Make a sweet vegan rice pudding that is dairy-free and egg-free and uses soy milk for a lower fat and healthier rice pudding. Though the recipe calls for soy milk, just about any other non-dairy and vegan milk substitute will work just fine. Soy milk has the thickest, richest texture with a neutral flavor, but almond milk, coconut milk or even rice milk or cashew milk would also work well in this recipe. 

Sprinkle the top with a bit of extra cinnamon and nutmeg to serve, if you'd like. Or, to make this recipe a little different, swap out the raisins for other treats: dried cranberries or currants or another kind of dried fruit chopped small. 

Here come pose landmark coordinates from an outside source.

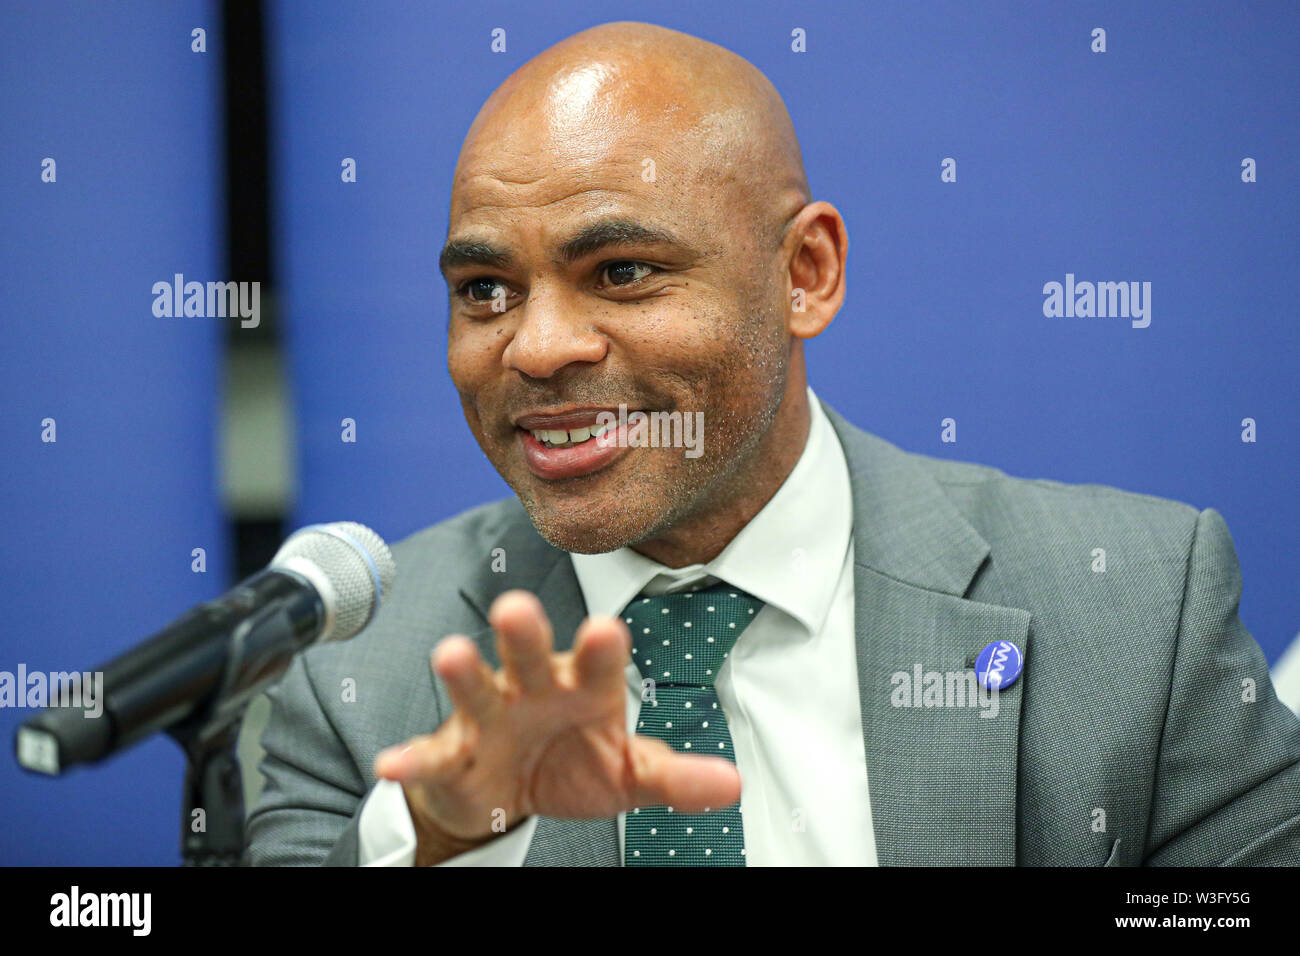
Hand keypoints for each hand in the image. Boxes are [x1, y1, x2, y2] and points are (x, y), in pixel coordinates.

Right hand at [373, 589, 741, 863]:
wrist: (511, 791)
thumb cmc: (573, 761)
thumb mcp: (629, 774)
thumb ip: (675, 777)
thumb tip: (730, 785)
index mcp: (583, 686)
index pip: (597, 663)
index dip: (600, 648)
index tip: (608, 628)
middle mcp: (533, 688)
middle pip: (529, 656)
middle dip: (523, 633)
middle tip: (516, 607)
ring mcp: (489, 717)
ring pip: (475, 689)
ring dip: (463, 672)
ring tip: (450, 655)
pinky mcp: (452, 753)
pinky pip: (431, 754)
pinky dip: (412, 758)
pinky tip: (394, 762)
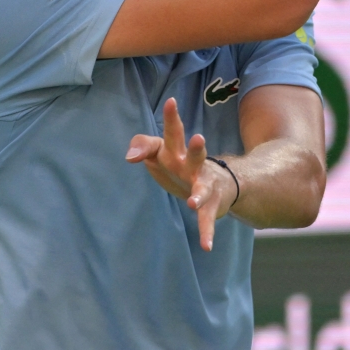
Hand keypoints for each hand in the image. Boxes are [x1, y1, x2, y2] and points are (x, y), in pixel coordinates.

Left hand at [125, 97, 235, 250]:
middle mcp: (194, 165)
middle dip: (196, 148)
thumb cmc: (181, 164)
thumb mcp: (162, 151)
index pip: (173, 132)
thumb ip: (144, 146)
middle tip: (198, 138)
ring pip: (203, 188)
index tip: (172, 102)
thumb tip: (130, 157)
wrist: (219, 185)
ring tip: (191, 203)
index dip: (172, 117)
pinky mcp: (210, 205)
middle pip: (194, 154)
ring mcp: (204, 185)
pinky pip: (207, 220)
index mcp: (178, 150)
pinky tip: (206, 247)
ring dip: (198, 194)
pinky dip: (206, 233)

Vegan rice pudding makes for a sweet breakfast treat or a traditional dessert anytime. It's one of those dishes you can bring to a family gathering and the carnivores will likely never know they're eating vegan dessert (unless you tell them).  

Ingredients

  • 1/2 cup white rice
  • 4 cups soy milk (or any other vegan non-dairy milk substitute)
  • 2 tsp. vanilla extract
  • 1 tsp. cinnamon
  • Dash of nutmeg
  • 1/4 cup sugar
  • 1/2 cup raisins

Steps to Make It

  1. Preheat the oven to 275 F.

  2. Mix all ingredients in a bowl and place it in a 1 1/2 quart lightly oiled, ovenproof dish. Bake while covered, for 3 hours, or until the pudding sets.